The one bright light in her life was in the rare letters she received from her brother, which were full of ambition about the war that Connaught and Leinster were brewing against the English lords who incessantly pushed deeper into Ireland. Ruarc judged their potential success to be inextricably linked with Llewellyn's support, and Brienna was reassured that at least her unhappy time in Gwynedd would have a worthwhile outcome.

Ruarc also liked to slip in clever stories about her future husband, but her eyes had a tendency to skip over them; all of that seemed very far away, although Ruarc advised her to start preparing her wedding trousseau. She turned over the fine threads and cloth that her mother enclosed with these letter for just that purpose, but the appeal of transforming them into beautiful robes, slippers, and underthings didn't call to her.

What called to her was the roar of the sea against the cliffs, where she stood letting the thunder of the waves beat down her sense of longing for home, her feeling of being cast out, adrift, unanchored. It was during one of these prolonged meditations a week after her attempted exodus that the Llewellyn came to find her one afternoon. She was so enthralled that it took her several moments to realize that someone was standing a few steps behind her, to the side, and thinking it a servant come to fetch her, she flicked her hand in annoyance.

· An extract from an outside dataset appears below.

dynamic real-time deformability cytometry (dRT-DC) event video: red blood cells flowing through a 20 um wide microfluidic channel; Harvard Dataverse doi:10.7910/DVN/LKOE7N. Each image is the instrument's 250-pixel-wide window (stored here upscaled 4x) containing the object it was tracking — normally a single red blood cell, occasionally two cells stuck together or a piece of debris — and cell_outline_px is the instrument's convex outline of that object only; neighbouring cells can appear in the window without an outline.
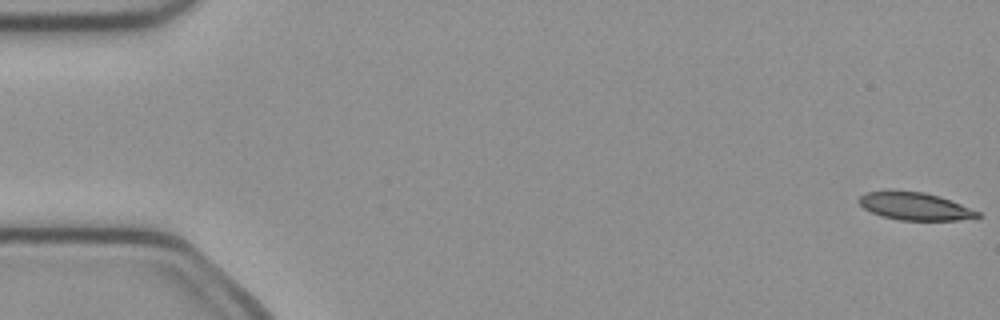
{"species": "common noctule bat (a hibernating species)", "species_latin": "Nyctalus noctula", "temperature_condition": "cold", "stored_images_in_passage": 6, "camera_frame_rate_fps": 3000, "um_per_image_px": 0.085, "animal": {"sex": "female", "body_mass_g": 21.9}, "frame": {"image": 1, "passage_image": 1, "time_ms": 0.0, "image_size_px": [1000, 320], "cell_outline_px": [[980, 216], [960, 220], [900, 220], [880, 216], [864, 208], [856, 200], [864, 192], [892, 188], [924, 192], [940, 196], [980, 212]], "centroid_in_image_um": [77.68, 17.49], "position_along_channel_um": 7.3, "area_um2": 19.59}}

"I'll be in shortly," she said, figuring they'd come to remind her it was time to serve dinner, though it seemed early for that.

"At your leisure," the booming voice made her turn.

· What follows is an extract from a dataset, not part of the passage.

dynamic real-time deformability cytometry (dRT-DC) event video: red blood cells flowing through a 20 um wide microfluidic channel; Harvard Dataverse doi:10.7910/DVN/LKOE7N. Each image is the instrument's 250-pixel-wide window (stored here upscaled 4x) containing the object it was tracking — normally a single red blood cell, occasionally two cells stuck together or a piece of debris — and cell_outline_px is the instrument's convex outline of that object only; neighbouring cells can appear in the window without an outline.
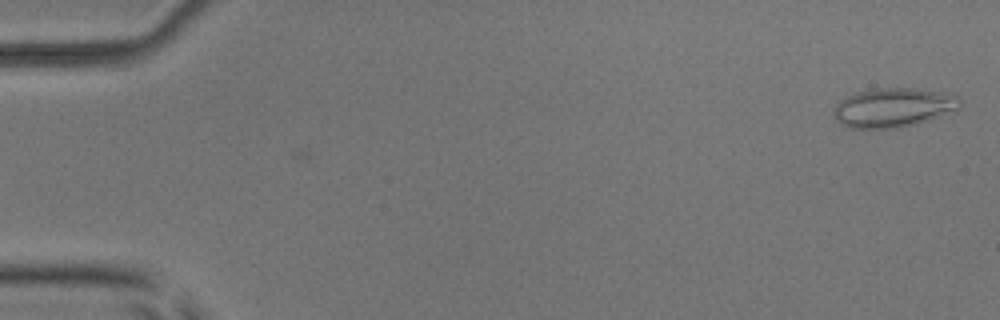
{"species": "common noctule bat (a hibernating species)", "species_latin": "Nyctalus noctula", "temperature_condition": "room temperature", "stored_images_in_passage": 54, "camera_frame_rate_fps": 3000, "um_per_image_px": 0.085, "animal": {"sex": "male", "body_mass_g": 17.9, "forearm_length_mm": 54.2}, "frame": {"image": 1, "passage_image": 2, "time_ms": 0.333, "image_size_px": [1000, 320], "cell_outline_px": [[960, 108], [940, 116], [916, 124], [896, 128], [852, 128], [840, 124], [836, 120], [832, 112], [832, 108], [840, 100], [856, 92], [876, 88], [916, 88], [952, 92], [960, 96]], "centroid_in_image_um": [75.96, 9.12], "position_along_channel_um": 9.0, "area_um2": 29.3}}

She was amazed to see him there, cloak whipped open by the wind, which in turn molded his clothes to his body, outlining powerful legs, a lean torso. His hair was pushed back from his face and Brienna could see in his ruddy cheeks the exertion of climbing the hill to see her. 

As if the wind had blown his usually stern demeanor away as well, Brienna saw kindness in his bared face, tenderness in the hands that rested on his belt. She was also surprised that he knew where to seek her out at this hour; she'd assumed he only thought of her when she was placing meat on his plate, but he must have been keeping very close tabs on her whereabouts.

"No, wait," she said, to keep him there. "What is it?"

Llewellyn spoke to her from where he stood, a few feet away, looking into the wind as she had been before he came.

"I think that, unlike my sister, you have no talent for idleness." He paused, and looked at her. "Perhaps there is something, after all, that I can teach you."

"And what is that?" she asked.

"How to be useful." She frowned, but though one corner of his lips twitched, aware that he'd irked her, he didn't explain further. "We'll begin tomorrow, after breakfast. And since you'll be occupied elsewhere," he added, "you'll no longer serve my sister and I at table."

He dipped his head to her slightly and walked back down the hill on the way to the castle. Brian watched him until he disappeared, shivering as she wondered what it was he had in mind to teach her.